元祖Arm64 Windows版のSurface Pro X(SQ1)がブートしなくなって半年あまり。ついにATOKがArm版Windowsに対応したということで重い腰を上げて復活させることにしました。
症状
なにかしらのタイミングでシステムファイルが壊れたらしく、Windowsが起動せず青画面の自動回復モードに突入するようになりました。ここでは回復キーの入力を求められ、それは突破するも結局エラーで回復できないという流れ。それ以外の修復やロールバックも全てエラーという感じで、完全初期化しかないという形。
公式手順に従うが…
公式手順はこちら。要約すると、
- 上記ページでモデル名とシリアルNo.を入力し、回復イメージのzipファイルをダウンロードする(本記事執筆時点で、24H2、23H2、22H2、20H2が選択可能)

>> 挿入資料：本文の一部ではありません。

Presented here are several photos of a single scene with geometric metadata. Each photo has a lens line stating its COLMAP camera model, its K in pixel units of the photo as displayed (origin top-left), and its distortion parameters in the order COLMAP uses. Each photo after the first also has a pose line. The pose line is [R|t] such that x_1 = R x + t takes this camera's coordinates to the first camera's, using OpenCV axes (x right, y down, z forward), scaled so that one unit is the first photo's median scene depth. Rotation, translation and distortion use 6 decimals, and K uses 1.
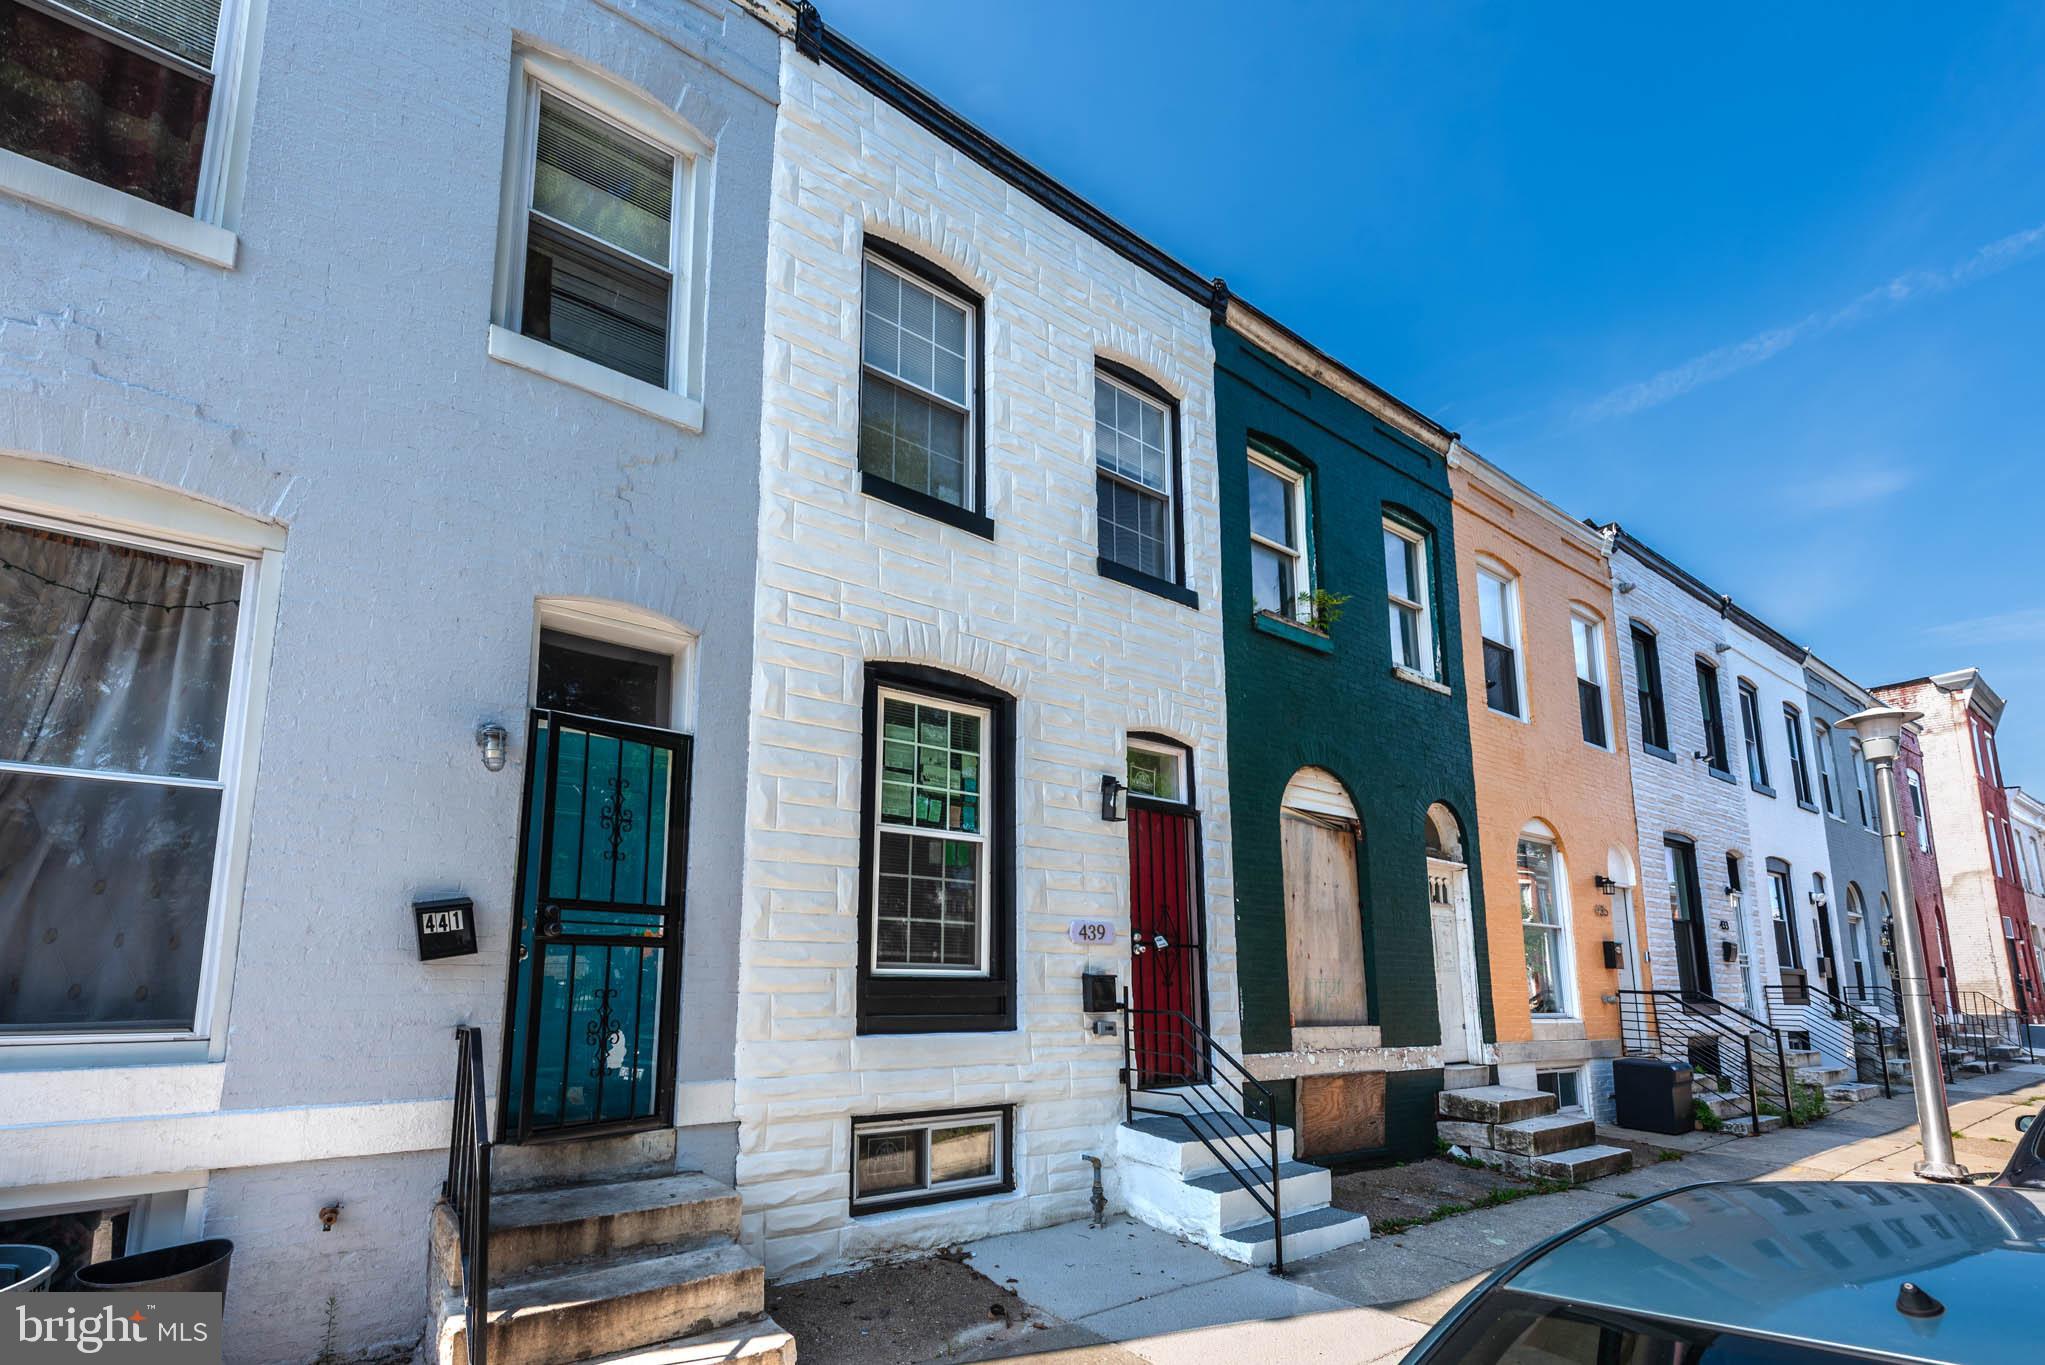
lens RADIAL K [[1335.6, 0, 1022.5], [0, 1335.6, 682.5], [0, 0, 1]] dist [0.000688, -0.000042]
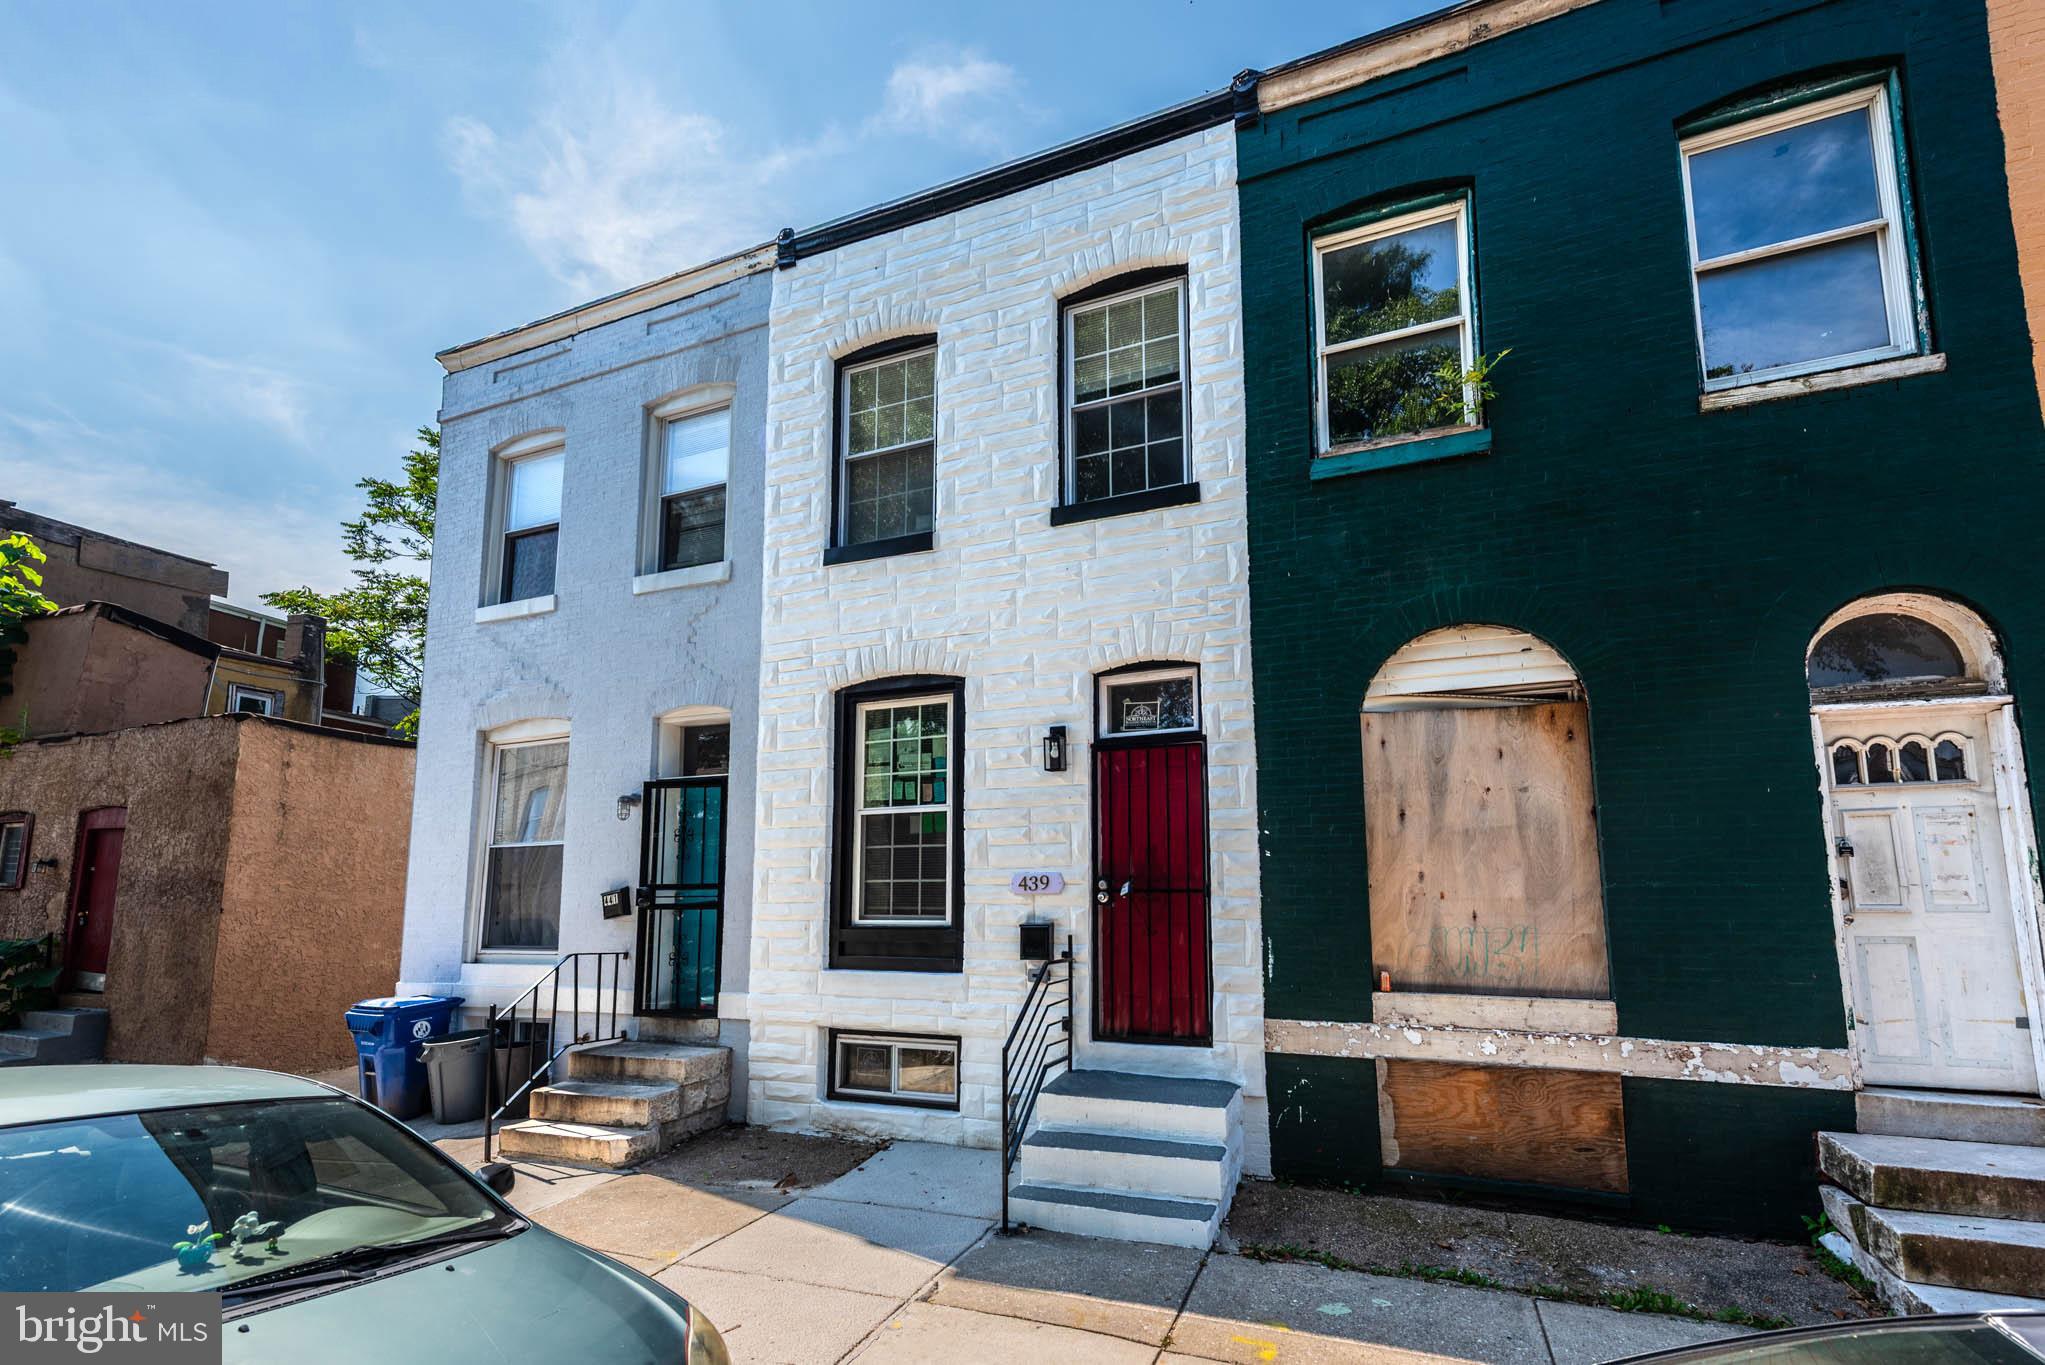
lens RADIAL K [[1335.6, 0, 1022.5], [0, 1335.6, 682.5], [0, 0, 1]] dist [0.000688, -0.000042]
pose [[0.185256, -0.169170, -0.968020, 1.092479], [0.219894, 0.967228, -0.126949, 0.168732], [0.957772, -0.189344, 0.216384, 0.809372]]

- Windows上で「回復ドライブ」ツールを使ってUSBフラッシュメモリに回復ドライブを作成する(この時、「システムファイルを回復ドライブにバックアップします。」のチェックを外す)
- できたUSBフラッシュメモリドライブに、回復イメージzipの中身をコピーし、存在するファイルは全て上書きする
- Surfaceをシャットダウンした状態でUSBフラッシュメモリを挿し、他のUSBデバイスは全て外す
- 音量下げボタンを押しながら電源ボタンを押しで電源を入れる
- 黒画面に白のWindowsロゴが出たら(つまり電源が入ったら)電源ボタンを離す
- グルグルが出たら音量下ボタンも離す
これでUSBブートして言語選択画面になるはず、、だけど何度やってもならない。念のため、5以降のかわりに音量上ボタンをつかいUFEI管理画面に入り、ブートデバイスでUSB Driveを選んで右スワイプし、「Immidiatelyなんちゃら(今すぐUSBブートする的な項目)」からしてもダメ。

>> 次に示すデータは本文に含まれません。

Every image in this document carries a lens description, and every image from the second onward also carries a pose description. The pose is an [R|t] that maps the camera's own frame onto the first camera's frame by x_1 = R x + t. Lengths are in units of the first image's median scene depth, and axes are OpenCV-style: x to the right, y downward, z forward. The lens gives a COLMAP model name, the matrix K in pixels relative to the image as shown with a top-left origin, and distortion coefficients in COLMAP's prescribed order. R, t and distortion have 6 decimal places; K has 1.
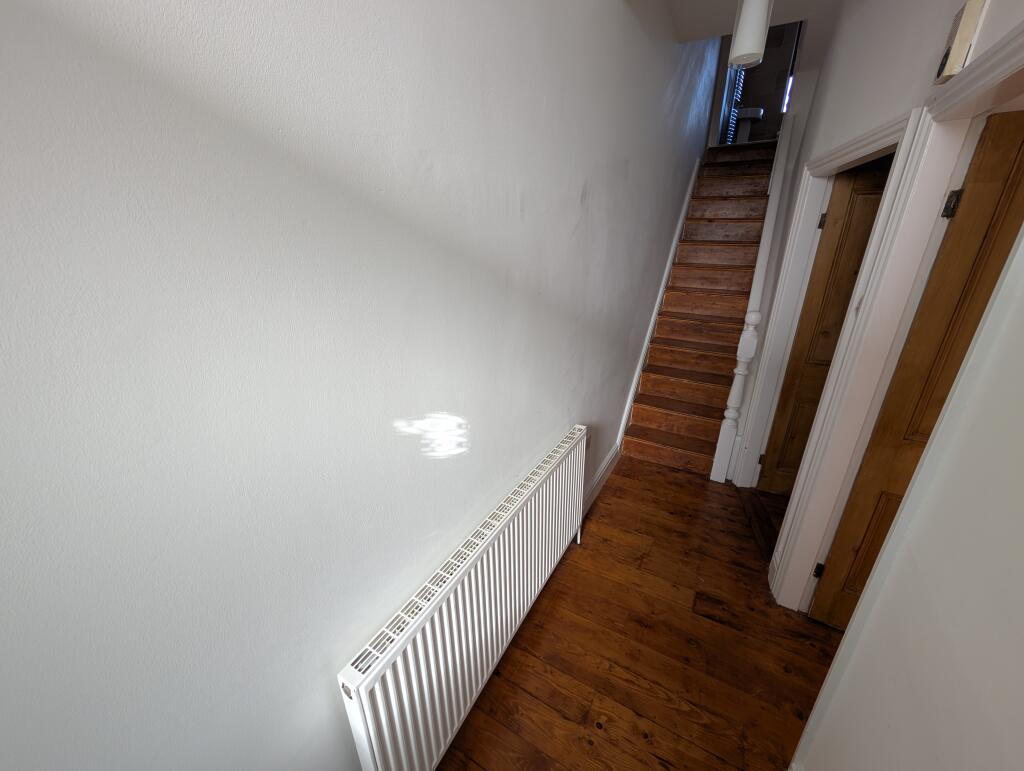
lens RADIAL K [[388.7, 0, 518.4], [0, 388.7, 386.5], [0, 0, 1]] dist [0.000880, 0.000156]
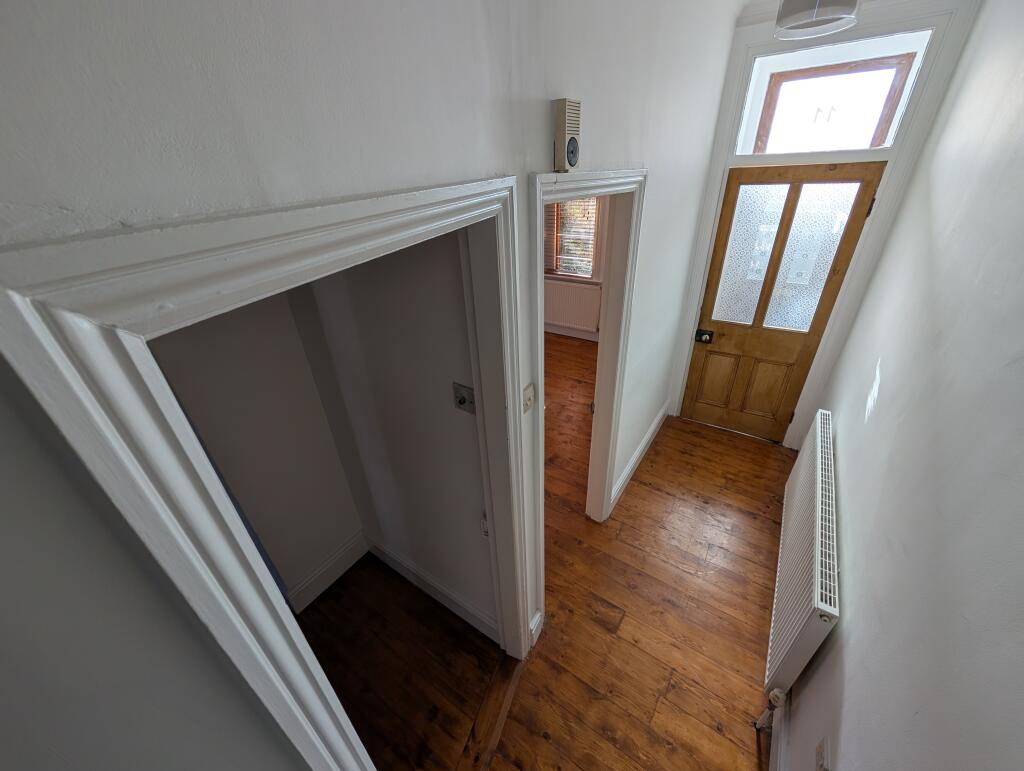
lens RADIAL K [[388.7, 0, 510.5], [0, 388.7, 384.0], [0, 0, 1]] dist [0.000880, 0.000156]
pose [[-0.994573, -0.014894, 0.102973, 0.638442], [0.070720, 0.629157, 0.774055, -0.697264], [-0.076315, 0.777136, -0.624689, 1.153544]]
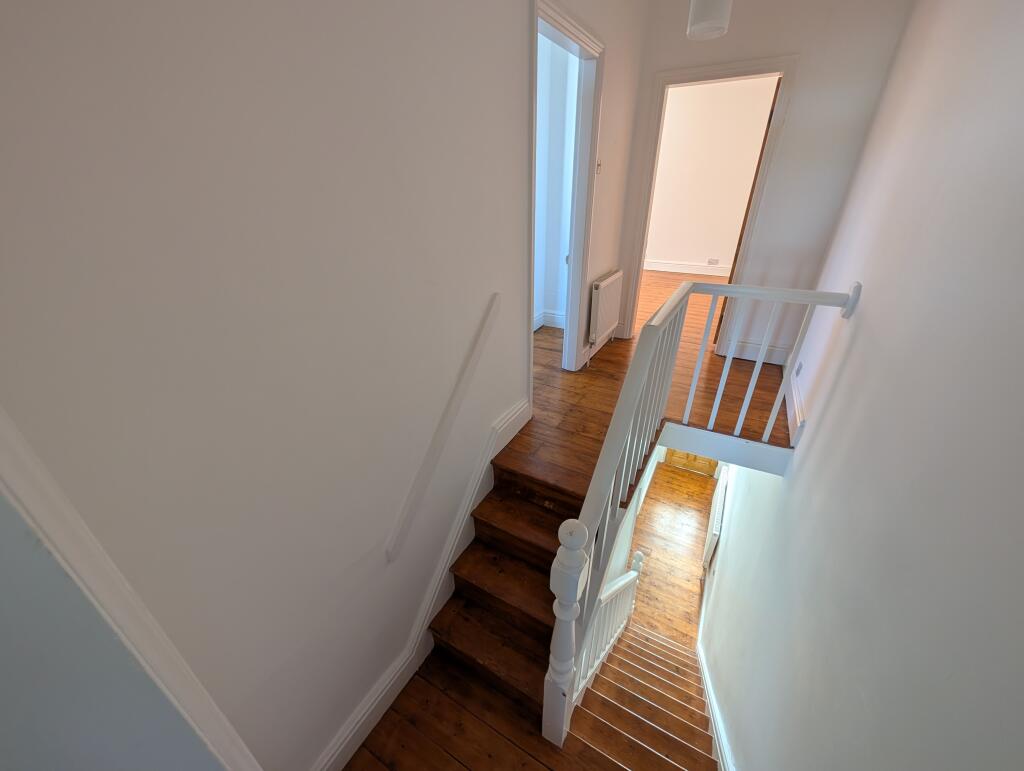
lens RADIAL K [[388.7, 0, 513.8], [0, 388.7, 387.4], [0, 0, 1]] dist [0.000880, 0.000156]
pose [[-0.999884, 0.000058, 0.015254, 1.358501], [0.011530, 0.657661, 0.753226, -2.279428], [-0.009988, 0.753314, -0.657585, 1.901344]]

24H2イメージがおかしい。23H2ならあっさり成功
散々あれこれ試した挙げ句の結論として、「24H2イメージが壊れている」というのが濃厚です。海外のMSサポート掲示板でも報告がありました。23H2イメージでやりなおしたら一発で成功。
しかし23H2はサポート終了してて24H2アップデートも降ってこない
ようやくWindows 11 23H2は起動しました。そこからせこせこWindows Updateをかけてこうとするものの、23H2の最新にまではなるものの24H2が降ってこない。Windows Update画面で「利用可能になったらすぐに最新の更新プログラムを入手する」をオンにしたり、Surfaceのドライバーやファームウェアをチェックしてみてもダメ。Gemini曰く23H2がサポート終了しているためアップデーターの配布もされてないと(そんなことある?)。
ならばWindows 11 インストール アシスタントをダウンロードして実行すればいいかと思ってやってみると、なんと「Arm64は対応してない」というエラーで起動せず。詰んだ?
Windows 11 ISOイメージからアップデート
またさらにGemini/ChatGPTと相談した結果、ISOイメージをマウントして中にあるsetup.exeを実行すれば良いということ。Arm64版のWindows11 ISOイメージはこちらで配布されています。幸い最新の25H2が置いてあるので24H2はスキップすることができました。
USBメモリだと遅そうなので、ISOファイルを本体SSDにコピーし、右クリックメニューから「プログラムで開く」→Explorerを選ぶとマウントできます。DVDに焼く必要なし。便利になったもんです。その中のsetup.exeを実行してインストールできました。
やれやれなのらね。
まとめ
今後、24H2イメージが修正されたり、25H2イメージが配布されたりという可能性もありますが、Pro Xはもう数年前のモデルだしあまりサポートは期待できないかも知れません。
とりあえずの手順としては、
- 23H2バージョンの回復イメージを公式手順で作成する(別PCからでもOK)
- それを使って23H2状態のWindows11までリカバリー
- 25H2のISOイメージをダウンロードしてマウント
- 中のsetup.exeを実行して更新
というのが最短手順になる気がします。なおこの際、ユーザーファイルは完全に消えるのでご注意ください。